According to a new study released by an independent think-tank legal cases and fines have cost British banks almost 53 billion pounds over the period of 15 years.
As banks have attempted to shore up capital reserves their efforts have been held back stopping them from lending more to customers and lowering dividends to shareholders.
Some of the scandals which have been most recent include the manipulation of major benchmark rates, foreign exchange markets and mis-selling PPI costing banks billions. The miss-selling of PPI is estimated to have cost banks more than 37.3 billion alone, the biggest consumer scandal ever to happen in the UK.
Despite many shareholders receiving no dividends it has been identified that the banks have continued to offer staff significant bonuses which amount to billions according to the study by the independent think-tank New City Agenda.
John McFall, a director of New City Agenda and former Treasury Committee chairman said:
“The profitability of UK retail banks has been imperilled by persistent misconduct.”

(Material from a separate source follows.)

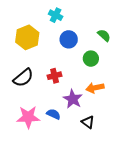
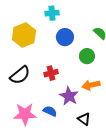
cyan cross: (56, 15) -> (52, 13), turned -32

He also went on to say this had a knock on effect for everyday people as pension funds have been hit by the erosion of the value of the banks. In addition, as tax payers bailed out the banks during the financial crisis, the fines are effectively coming out of the pockets of the public.
Lloyds Banking Group (LON:LLOY) earmarked 14 billion pounds to pay for fines associated with misconduct between the years of 2010 and 2014, nearly twice what other lenders had put aside.